(EXERCISE BRIEF): Look through the material below. Return exactly the lines from the one with "neck: (830, 507)" through the one with "right front paw: (125, 724)", both included.

(DATA RECORDS):
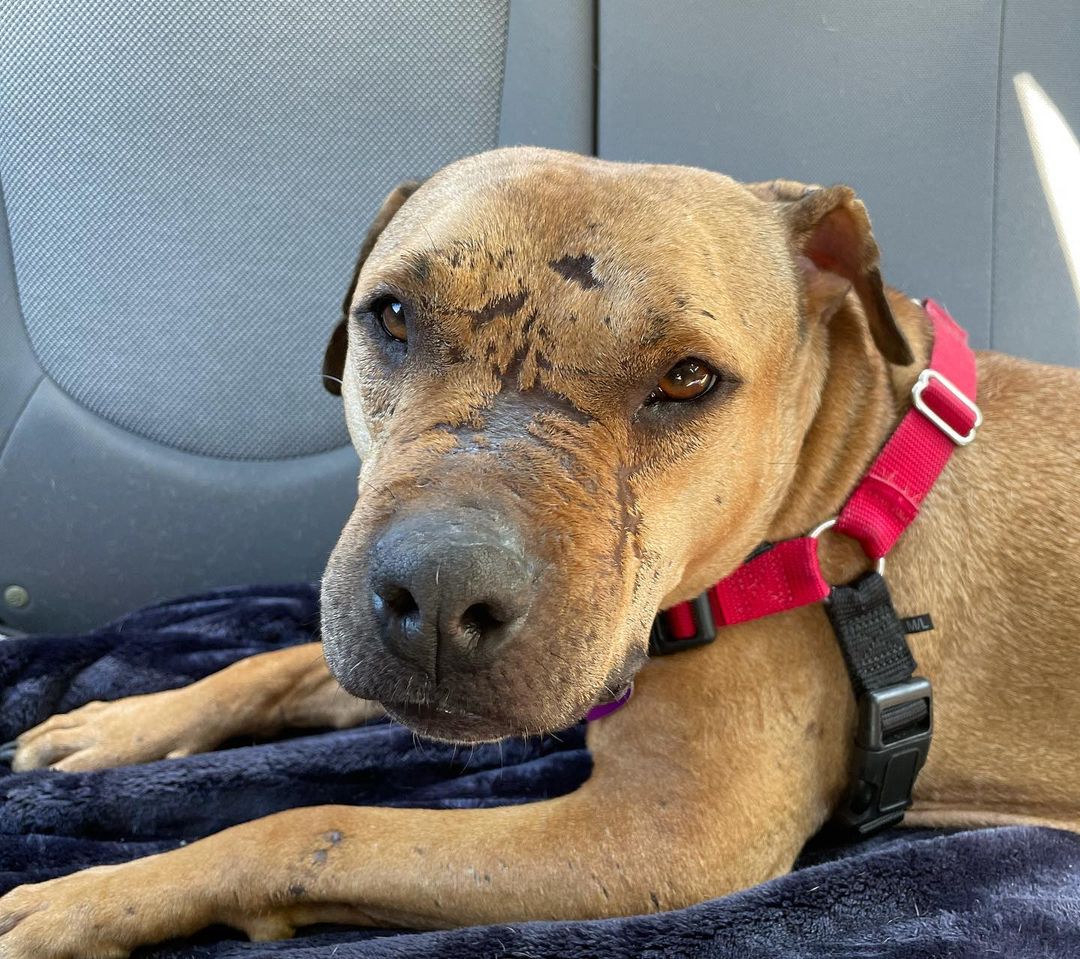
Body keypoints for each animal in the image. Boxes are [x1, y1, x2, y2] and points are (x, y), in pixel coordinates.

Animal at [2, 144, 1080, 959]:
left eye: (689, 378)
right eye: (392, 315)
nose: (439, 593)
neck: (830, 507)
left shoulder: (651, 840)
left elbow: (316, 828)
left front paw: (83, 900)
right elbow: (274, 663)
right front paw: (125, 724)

--

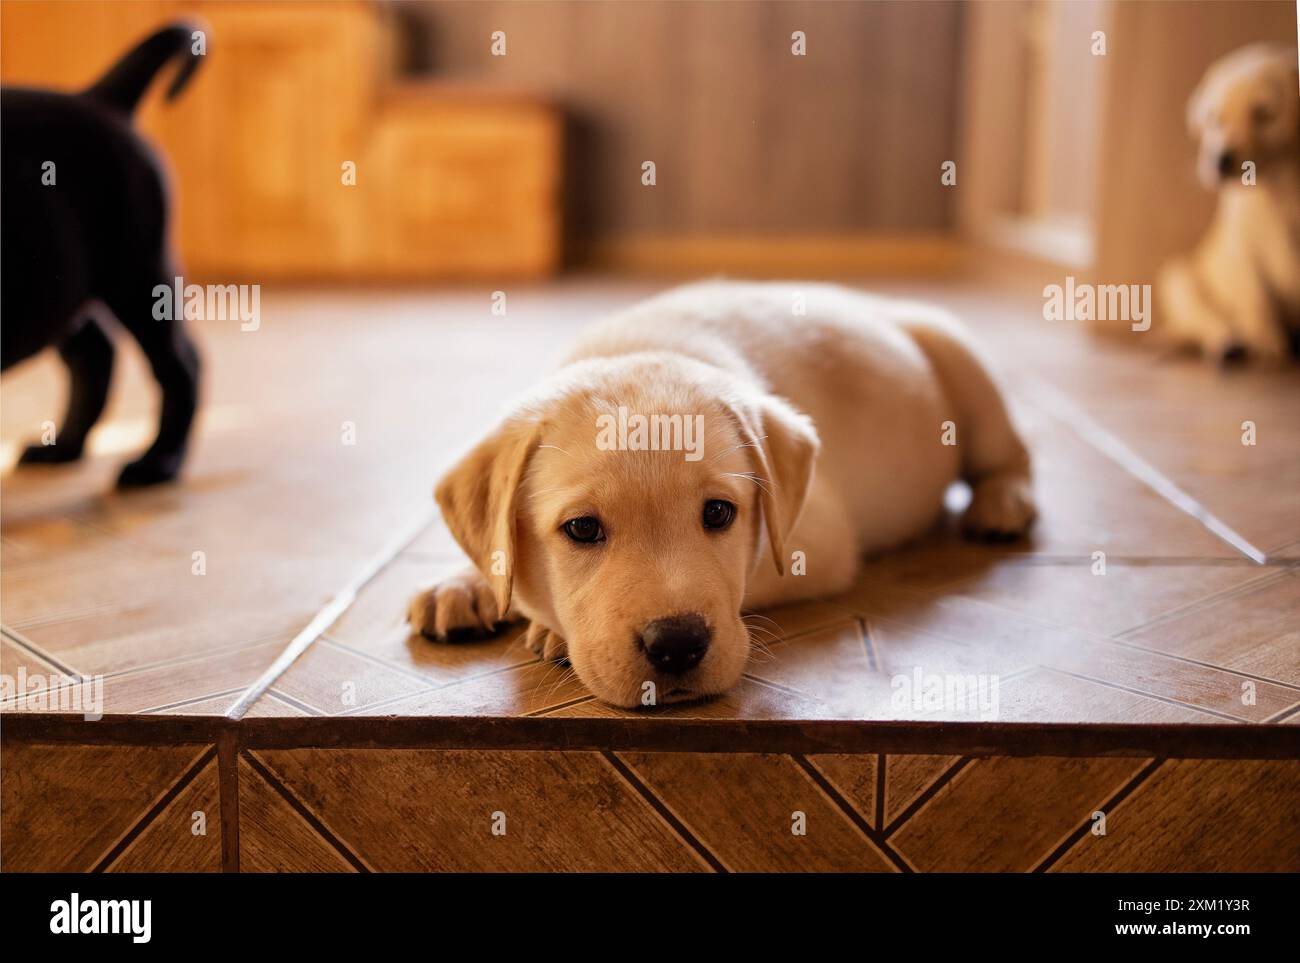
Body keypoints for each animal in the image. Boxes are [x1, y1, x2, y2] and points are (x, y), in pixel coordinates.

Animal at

(ANSWER TO THIS TASK):
neck: (830, 507)
left shoulder: (651, 840)
left elbow: (316, 828)
left front paw: (83, 900)
right elbow: (274, 663)
right front paw: (125, 724)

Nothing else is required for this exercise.